Here’s the template for an MMA hatchet job. Just fill in the blanks, submit to your editor, and wait for the melodramatic letters-to-the-editor to come rolling in:
“I was minding my own business (choose one: flipping channels/having a drink in the local sports bar/reading the sport section) when I caught wind of the newest fad catering to American youth’s (choose one: bloodlust/baser instincts/descent into the gutter), this so-called “Ultimate Fighting.” If you haven’t seen this (choose one: disgusting/nauseating/horrific) display of violence, consider yourself lucky. The fact that the barbaric spectacle of drunken slobs beating each other senseless is even sanctioned should (choose one: concern/give pause to/chill the blood of) any sensible person.
The rules of Ultimate Fighting are simple: (choose one: anything goes/there are no rules/kill or be killed). Perhaps it’s this simplicity that makes Ultimate Fighting so appealing to the (choose one: slack-jawed/illiterate/sadistic) savages that make up its fan base. By appealing to the lowest common denominator of society, Ultimate Fighting has brought (choose one: street fighting/bar-room brawling/unskilled mayhem) to the masses in order to turn a profit.
(choose one: Disgusting/Pathetic/There ought to be a law).
Not one of the untrained (choose one: punks/thugs/brutes) who compete in this farce has an iota of the (choose two: grace/class/skill/athleticism/honor) of a (name of dead boxer) or a (choose one: Muhammad Ali). Trying to inflict as much damage as possible is not honorable. Kicking a man when he’s down used to be the benchmark for unsportsmanlike conduct; in Ultimate Fighting it’s (choose one: applauded/just part of the game/par for the course).

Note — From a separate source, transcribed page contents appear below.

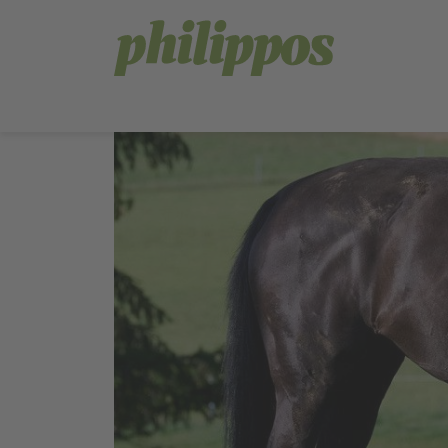
Sprachnavigation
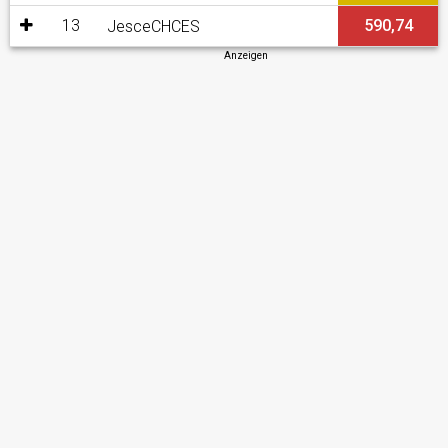
13
590,74
JesceCHCES
Anzeigen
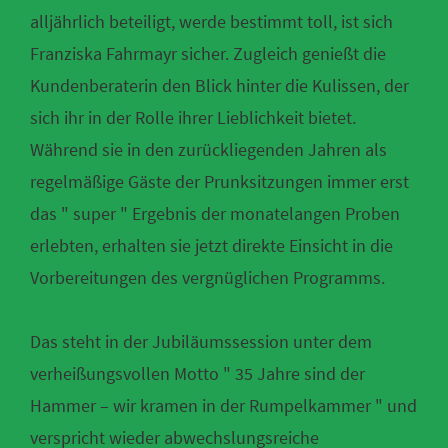
alljährlich beteiligt, werde bestimmt toll, ist sich
Franziska Fahrmayr sicher. Zugleich genießt die
Kundenberaterin den Blick hinter die Kulissen, der
sich ihr in der Rolle ihrer Lieblichkeit bietet.
Während sie in den zurückliegenden Jahren als
regelmäßige Gäste der Prunksitzungen immer erst
das " super " Ergebnis der monatelangen Proben
erlebten, erhalten sie jetzt direkte Einsicht in die
Vorbereitungen des vergnüglichen Programms.
Das steht in der Jubiläumssession unter dem
verheißungsvollen Motto " 35 Jahre sind der
Hammer – wir kramen in der Rumpelkammer " und
verspricht wieder abwechslungsreiche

What is worse, would you believe people have the audacity to call this barbarism a “sport?” Trust me, (name of stick and ball sport) is a sport. (Name of different stick and ball sport) is a sport. Even (name of less popular, non-stick and ball sport) is a sport. Punching a man in the groin is not a sport.
Ultimate Fighting’s (choose one: Neanderthal/Troglodyte/Homuncular) fans will have a ready excuse for all of this, calling it pure, honorable, or “real.”
(choose one: Please/Spare me/Come on).
This is nothing more than human cockfighting. If Michael Vick is going to jail for subjecting dogs to this sort of caged mayhem, the owners of Ultimate Fighting (choose one: should get a good lawyer/should go with him/deserve worse).
At least Vick’s dog fighting operation was witnessed by only a few cruel individuals. Ultimate Fighting regularly draws more viewers in the advertiser-coveted demographic of males age 18-34 than (name of any sports league besides the NFL) games.
As frightening a thought as that is, remember that our children are watching too. It’s no wonder, after desensitizing them to violence through (choose two: violent video games/the WWE/heavy metal music/splatter films like “Saw”), that they would turn to Ultimate Fighting as the next big thing. Should we be surprised that after watching these bare-knuckle brawls that kids emulate this activity (choose one: on the playground/in their backyards/in amateur “fight clubs”)?
Our children need to know that violence is wrong and that (choose one: absurd/antiquated/hyper-masculine) notions of bloodshed as acceptable spectacle have no place in the 21st century. What’s next, televised (choose one: knife fighting/fights to the death/executions)?
Let’s end this (choose one: coarsening of our culture/threat to our children’s well-being/pockmark on the sporting landscape). We’ve advanced as a civilization from the days of gladiators fighting in the Coliseum. The time for action is now. These barbarians are not at the gates, they’re already in your (choose one: house/living room/neighborhood).